Golf Code Redressed
Golfers who show up this month at Montauk Downs State Park wearing T-shirts without collars or cutoff shorts have a big surprise coming. As of next spring, they are being warned, New York State plans to institute a required dress code at all its public golf courses. On Long Island, besides Montauk Downs, Sunken Meadow and Bethpage State Parks will be affected.
No longer will tank tops, cutoff or "muscle" shirts, halters, short shorts or running shorts, torn pants, or work boots be considered "proper attire" on the course, and any duffer so clad will not be allowed to play.

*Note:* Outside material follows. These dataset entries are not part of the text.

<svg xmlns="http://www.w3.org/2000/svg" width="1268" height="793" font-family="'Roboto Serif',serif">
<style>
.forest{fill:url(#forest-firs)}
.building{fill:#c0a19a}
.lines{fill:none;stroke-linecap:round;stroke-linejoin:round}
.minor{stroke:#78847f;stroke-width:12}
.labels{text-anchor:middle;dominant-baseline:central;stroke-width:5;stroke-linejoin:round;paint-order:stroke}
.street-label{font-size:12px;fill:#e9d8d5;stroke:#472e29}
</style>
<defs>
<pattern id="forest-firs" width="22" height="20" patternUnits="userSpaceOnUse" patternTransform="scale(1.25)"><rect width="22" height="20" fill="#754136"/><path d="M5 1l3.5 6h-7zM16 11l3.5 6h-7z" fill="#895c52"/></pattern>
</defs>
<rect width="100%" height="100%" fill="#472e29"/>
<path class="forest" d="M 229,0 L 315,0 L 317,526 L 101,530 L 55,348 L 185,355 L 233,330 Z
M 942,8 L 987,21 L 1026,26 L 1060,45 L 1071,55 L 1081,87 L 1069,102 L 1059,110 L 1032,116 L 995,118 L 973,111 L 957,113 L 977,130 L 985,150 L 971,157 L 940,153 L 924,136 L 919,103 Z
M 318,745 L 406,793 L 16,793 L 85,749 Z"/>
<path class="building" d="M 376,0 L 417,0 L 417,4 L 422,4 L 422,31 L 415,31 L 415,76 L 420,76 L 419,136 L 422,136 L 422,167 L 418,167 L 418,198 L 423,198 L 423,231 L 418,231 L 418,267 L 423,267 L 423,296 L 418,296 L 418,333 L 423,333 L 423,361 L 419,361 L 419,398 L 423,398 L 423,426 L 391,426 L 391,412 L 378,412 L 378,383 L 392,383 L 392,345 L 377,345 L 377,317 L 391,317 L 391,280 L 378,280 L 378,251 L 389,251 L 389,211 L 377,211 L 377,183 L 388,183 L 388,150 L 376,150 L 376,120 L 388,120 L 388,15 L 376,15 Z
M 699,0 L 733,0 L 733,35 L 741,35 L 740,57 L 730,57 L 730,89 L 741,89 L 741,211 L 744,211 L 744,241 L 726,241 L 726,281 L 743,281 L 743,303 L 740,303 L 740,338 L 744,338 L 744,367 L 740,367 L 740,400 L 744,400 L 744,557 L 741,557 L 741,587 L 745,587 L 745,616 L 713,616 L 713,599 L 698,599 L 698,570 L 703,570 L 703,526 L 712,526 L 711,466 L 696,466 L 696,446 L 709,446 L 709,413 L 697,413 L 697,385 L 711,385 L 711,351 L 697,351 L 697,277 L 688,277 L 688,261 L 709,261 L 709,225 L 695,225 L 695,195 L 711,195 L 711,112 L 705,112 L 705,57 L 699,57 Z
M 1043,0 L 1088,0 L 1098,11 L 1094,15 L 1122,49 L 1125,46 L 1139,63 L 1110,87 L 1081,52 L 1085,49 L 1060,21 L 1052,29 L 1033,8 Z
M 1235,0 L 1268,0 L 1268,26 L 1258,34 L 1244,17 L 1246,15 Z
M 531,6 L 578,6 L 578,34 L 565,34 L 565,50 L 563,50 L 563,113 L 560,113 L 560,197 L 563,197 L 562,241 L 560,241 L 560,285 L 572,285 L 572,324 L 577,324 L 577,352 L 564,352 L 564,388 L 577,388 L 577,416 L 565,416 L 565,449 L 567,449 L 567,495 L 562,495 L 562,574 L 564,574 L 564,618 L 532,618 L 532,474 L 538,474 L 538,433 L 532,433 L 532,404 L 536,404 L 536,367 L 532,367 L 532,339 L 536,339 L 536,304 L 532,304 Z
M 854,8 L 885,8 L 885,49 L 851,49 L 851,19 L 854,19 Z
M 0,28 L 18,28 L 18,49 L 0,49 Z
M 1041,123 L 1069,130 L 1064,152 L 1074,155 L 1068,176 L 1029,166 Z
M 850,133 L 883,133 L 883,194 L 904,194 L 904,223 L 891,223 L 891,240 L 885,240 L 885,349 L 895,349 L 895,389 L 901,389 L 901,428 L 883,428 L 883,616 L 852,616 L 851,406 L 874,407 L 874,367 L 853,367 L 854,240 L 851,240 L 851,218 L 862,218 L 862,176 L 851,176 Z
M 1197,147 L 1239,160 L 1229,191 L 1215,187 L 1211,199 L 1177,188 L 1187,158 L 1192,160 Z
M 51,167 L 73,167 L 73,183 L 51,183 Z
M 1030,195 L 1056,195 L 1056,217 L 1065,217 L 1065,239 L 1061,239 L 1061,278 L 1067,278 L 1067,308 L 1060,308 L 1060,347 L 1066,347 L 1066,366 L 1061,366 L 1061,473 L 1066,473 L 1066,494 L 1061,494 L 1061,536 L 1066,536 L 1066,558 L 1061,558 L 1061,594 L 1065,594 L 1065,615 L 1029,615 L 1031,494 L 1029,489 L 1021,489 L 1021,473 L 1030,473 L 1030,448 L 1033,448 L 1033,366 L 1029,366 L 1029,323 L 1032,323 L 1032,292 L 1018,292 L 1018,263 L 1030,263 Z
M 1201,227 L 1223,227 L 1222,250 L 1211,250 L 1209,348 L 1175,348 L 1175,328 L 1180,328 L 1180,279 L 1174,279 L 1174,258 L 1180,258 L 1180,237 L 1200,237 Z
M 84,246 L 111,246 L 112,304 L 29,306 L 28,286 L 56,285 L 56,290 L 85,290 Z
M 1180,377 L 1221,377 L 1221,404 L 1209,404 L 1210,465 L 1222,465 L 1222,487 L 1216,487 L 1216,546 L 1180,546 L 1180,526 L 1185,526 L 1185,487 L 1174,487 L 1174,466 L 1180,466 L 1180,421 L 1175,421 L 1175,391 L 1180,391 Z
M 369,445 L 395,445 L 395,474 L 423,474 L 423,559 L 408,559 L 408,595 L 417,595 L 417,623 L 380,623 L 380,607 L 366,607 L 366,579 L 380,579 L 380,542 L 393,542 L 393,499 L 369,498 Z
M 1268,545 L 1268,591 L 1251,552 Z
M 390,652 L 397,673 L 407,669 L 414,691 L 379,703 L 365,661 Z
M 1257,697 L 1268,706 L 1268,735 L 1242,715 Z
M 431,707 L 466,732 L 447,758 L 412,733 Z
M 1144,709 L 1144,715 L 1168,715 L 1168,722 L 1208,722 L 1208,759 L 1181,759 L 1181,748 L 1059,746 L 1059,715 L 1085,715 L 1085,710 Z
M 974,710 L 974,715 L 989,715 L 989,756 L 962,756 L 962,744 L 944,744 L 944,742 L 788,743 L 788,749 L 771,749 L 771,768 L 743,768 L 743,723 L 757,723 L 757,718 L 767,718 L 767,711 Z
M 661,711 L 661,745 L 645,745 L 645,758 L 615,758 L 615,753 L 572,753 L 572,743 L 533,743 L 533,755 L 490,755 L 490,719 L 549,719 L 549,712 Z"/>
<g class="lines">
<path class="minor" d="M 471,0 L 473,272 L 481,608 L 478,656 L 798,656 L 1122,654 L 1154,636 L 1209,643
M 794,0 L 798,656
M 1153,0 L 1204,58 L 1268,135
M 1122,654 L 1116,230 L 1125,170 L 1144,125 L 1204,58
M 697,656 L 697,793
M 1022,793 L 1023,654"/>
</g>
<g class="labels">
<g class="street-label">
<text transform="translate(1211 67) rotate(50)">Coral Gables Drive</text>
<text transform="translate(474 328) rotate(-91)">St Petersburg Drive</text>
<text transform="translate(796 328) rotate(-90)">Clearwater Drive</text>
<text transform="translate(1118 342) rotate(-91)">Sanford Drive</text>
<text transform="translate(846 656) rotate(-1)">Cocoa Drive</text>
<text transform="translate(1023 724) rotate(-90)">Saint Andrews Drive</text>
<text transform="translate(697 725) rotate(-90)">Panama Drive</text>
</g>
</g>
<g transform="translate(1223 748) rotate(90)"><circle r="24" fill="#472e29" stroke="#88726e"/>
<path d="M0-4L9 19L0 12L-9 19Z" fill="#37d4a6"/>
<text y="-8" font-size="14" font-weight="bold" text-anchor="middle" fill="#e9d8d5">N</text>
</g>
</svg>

According to Edward Wankel of the Long Island State Park and Recreation Commission, the new policy is not really new, it's just being newly enforced. Similar restrictions have been in effect at county parks, including Indian Island in Riverhead, for three years, having been imposed by the self same Mr. Wankel during his tenure as Suffolk Parks Commissioner.
What's going on? The state, or at least Mr. Wankel, is trying to legislate taste, good or otherwise, and moving into a realm where it simply doesn't belong.
John Updike, musing in his latest book, "Golf Dreams," upon "Golf As a Game of the People," writes of "the daily mob, costumed in tank tops and cut-offs, sneakers and baseball hats." The "mob," says the Pulitzer Prize-winning author, "leaves the rough downtrodden and turns grass tees into dust bowls."
But the barbs, it turns out, are chiefly tongue-in-cheek. Comes the stinger:
"What a harvest of pleasure springs from acres so democratically exploited!"
When push comes to shove, or in this case putt to cup, what's really important is not what golfers wear but how they behave. In that, golf is just like any other game. In fact, it's just like life.